◆ What is required
Reproduce word for word the portion of the passage about the Fellside farmer and BEEP doctors, starting at "He was injured" and ending at "by Dr Weston.".

◆ Passage provided
BEGIN

A Fellside farmer has spoken out about the vital work of BEEP doctors, which saved him from losing his right hand and forearm following a traumatic accident involving a silage feeder wagon.

George Henry Morton, of Gamblesby, is supporting the BEEP charity’s appeal to raise £150,000 to provide defibrillator monitors for the volunteer doctors in the scheme who attend road, farm, riding and many other serious accidents as well as medical emergencies.

BEEP began in the Penrith area with three doctors but now has 15 highly trained medics covering a large swathe of Cumbria into the Scottish borders.

The charity is run by unpaid volunteers and doctors but has to find many thousands of pounds each year to cover training, updating of protective clothing and medical equipment and maintaining its specialist vehicle.

To further improve its life-saving service, the charity has launched an appeal to provide each doctor with a defibrillator, and then aims to move on to securing portable ultrasound machines for its medics.

George Henry joined BEEP doctor and the chairman of the charity, Dr Theo Weston, to back the appeal.

He was injured on Easter Saturday night in 2020 when his forearm was all but severed in an accident with a silage feeder at the family farm. An ambulance crew attended, quickly followed by Dr Weston.

END

◆ Supplied records
BEGIN

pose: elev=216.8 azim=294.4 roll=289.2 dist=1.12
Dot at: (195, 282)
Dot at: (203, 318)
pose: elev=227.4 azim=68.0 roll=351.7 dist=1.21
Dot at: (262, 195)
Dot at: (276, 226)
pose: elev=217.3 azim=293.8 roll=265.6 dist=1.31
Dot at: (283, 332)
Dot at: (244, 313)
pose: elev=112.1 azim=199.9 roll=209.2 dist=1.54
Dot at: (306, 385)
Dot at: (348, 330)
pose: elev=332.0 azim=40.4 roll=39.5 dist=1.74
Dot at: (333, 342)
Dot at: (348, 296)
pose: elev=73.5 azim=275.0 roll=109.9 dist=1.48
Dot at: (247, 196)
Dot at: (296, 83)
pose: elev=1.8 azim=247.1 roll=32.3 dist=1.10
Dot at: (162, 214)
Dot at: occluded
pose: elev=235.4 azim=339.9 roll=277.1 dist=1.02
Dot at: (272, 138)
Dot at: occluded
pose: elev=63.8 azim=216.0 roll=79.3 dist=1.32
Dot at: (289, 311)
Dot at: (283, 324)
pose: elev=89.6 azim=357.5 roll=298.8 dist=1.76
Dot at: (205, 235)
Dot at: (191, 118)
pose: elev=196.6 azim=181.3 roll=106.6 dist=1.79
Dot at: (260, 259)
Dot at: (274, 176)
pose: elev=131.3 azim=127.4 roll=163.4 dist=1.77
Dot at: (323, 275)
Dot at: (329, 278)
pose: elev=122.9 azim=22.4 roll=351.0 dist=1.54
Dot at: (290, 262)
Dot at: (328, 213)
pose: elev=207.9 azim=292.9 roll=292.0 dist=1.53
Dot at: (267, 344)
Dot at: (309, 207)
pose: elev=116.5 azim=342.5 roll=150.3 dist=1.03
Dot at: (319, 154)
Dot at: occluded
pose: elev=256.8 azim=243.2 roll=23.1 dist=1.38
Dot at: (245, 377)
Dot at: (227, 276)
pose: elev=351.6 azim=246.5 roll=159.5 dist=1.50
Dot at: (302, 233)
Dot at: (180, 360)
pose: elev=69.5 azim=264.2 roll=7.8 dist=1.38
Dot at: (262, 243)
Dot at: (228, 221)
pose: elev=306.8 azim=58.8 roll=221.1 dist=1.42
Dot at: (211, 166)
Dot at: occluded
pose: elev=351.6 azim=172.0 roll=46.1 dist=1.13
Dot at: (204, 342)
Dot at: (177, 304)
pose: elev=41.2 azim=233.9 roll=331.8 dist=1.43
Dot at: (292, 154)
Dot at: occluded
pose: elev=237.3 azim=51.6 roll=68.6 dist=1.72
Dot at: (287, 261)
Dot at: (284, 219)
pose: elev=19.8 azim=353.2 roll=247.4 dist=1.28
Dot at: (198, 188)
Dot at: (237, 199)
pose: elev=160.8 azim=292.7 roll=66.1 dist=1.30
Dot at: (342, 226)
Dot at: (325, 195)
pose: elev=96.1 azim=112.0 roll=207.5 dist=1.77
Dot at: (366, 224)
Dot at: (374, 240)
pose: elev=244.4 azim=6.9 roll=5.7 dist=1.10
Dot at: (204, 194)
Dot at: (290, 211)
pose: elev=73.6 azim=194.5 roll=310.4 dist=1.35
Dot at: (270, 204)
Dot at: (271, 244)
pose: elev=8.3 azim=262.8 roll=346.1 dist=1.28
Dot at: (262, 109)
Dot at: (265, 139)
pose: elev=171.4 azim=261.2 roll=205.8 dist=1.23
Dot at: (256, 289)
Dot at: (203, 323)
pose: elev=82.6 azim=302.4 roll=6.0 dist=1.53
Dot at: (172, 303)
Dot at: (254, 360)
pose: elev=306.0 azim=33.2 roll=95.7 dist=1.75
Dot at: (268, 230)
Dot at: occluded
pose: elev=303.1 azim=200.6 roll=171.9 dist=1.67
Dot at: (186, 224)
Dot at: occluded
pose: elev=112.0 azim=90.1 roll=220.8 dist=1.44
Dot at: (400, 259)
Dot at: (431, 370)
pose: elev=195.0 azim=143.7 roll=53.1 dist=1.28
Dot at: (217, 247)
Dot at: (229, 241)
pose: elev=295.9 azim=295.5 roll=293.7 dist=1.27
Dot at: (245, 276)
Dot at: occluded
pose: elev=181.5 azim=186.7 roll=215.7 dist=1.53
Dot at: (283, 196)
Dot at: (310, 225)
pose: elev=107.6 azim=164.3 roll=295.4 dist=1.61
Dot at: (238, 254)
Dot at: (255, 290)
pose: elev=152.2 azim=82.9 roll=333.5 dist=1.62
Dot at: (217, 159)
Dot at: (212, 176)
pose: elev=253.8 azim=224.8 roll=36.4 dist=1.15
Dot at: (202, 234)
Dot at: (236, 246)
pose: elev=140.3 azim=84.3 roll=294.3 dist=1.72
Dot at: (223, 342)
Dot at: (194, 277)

END

◆ Output
He was injured on Easter Saturday night in 2020 when his forearm was all but severed in an accident with a silage feeder at the family farm. An ambulance crew attended, quickly followed by Dr Weston.